Task: Reproduce every line of the records below verbatim, leaving out the pictures.

Entries shown:

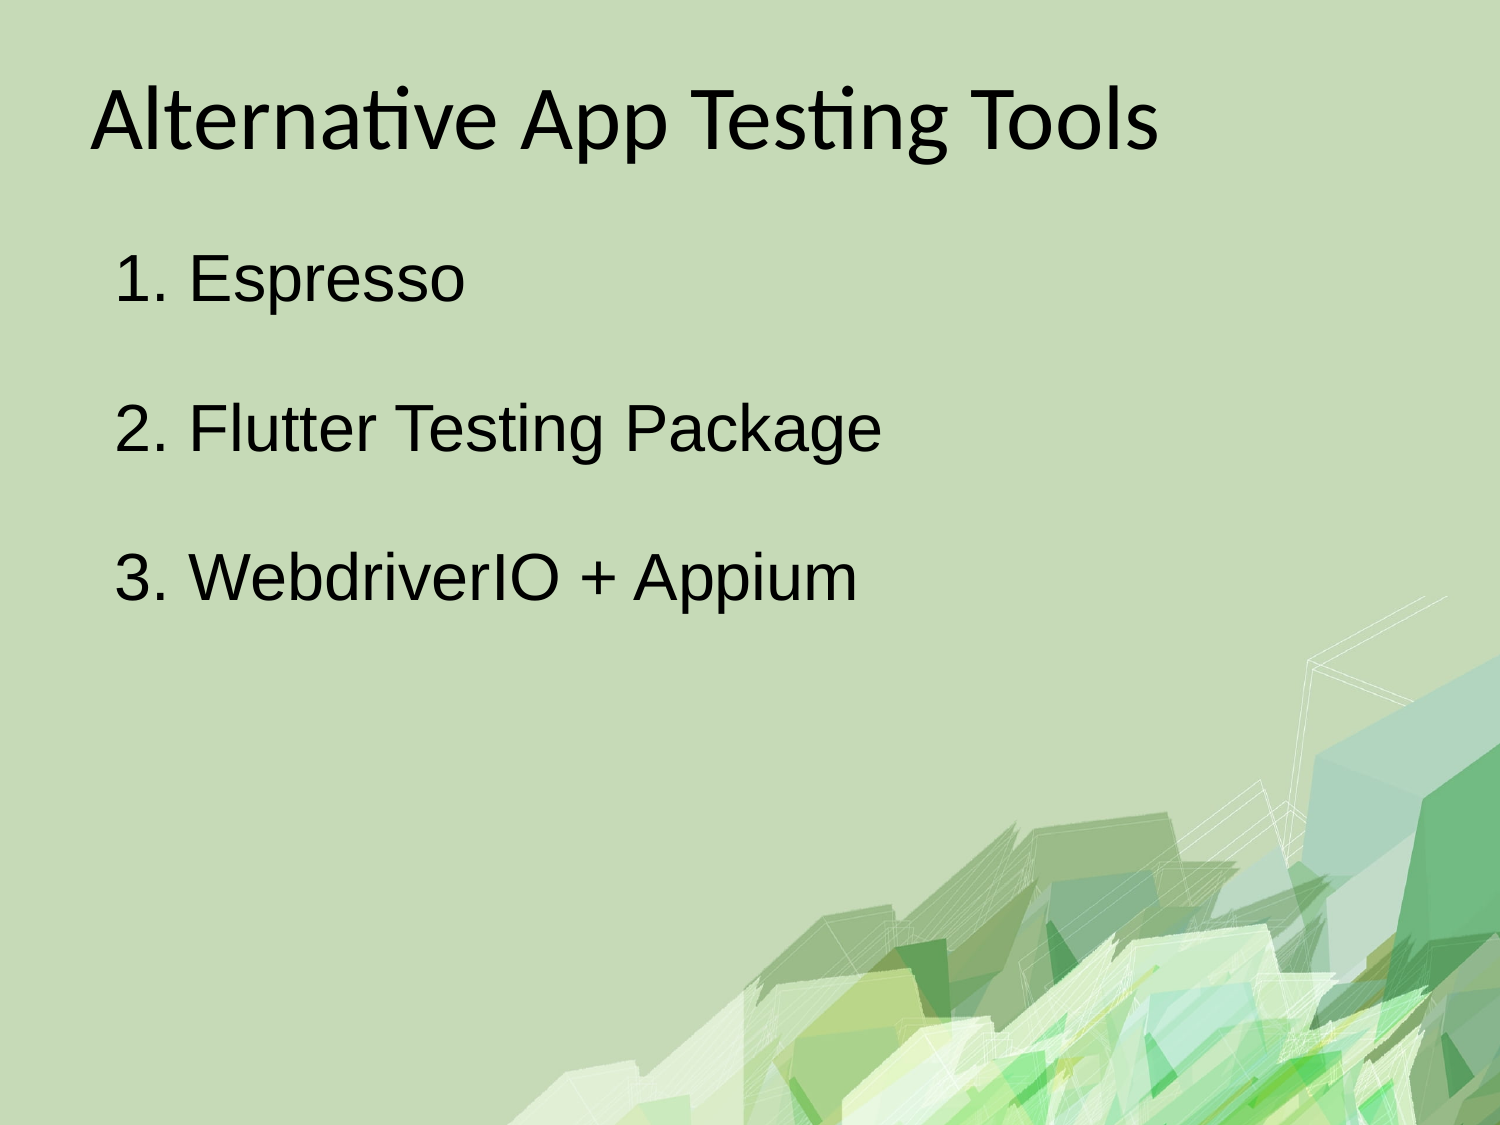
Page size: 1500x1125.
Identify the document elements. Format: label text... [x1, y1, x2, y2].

picture [0, 0, 1500, 1125]
title Alternative App Testing Tools [75, 50, 1431, 175]
subtitle 1. Espresso 2. Flutter Testing Package 3. WebdriverIO + Appium [99, 187, 1438, 1075]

Expected output:
Page size: 1500x1125.
Identify the document elements. Format: label text... [x1, y1, x2, y2].

picture [0, 0, 1500, 1125]
title Alternative App Testing Tools [75, 50, 1431, 175]
subtitle 1. Espresso 2. Flutter Testing Package 3. WebdriverIO + Appium [99, 187, 1438, 1075]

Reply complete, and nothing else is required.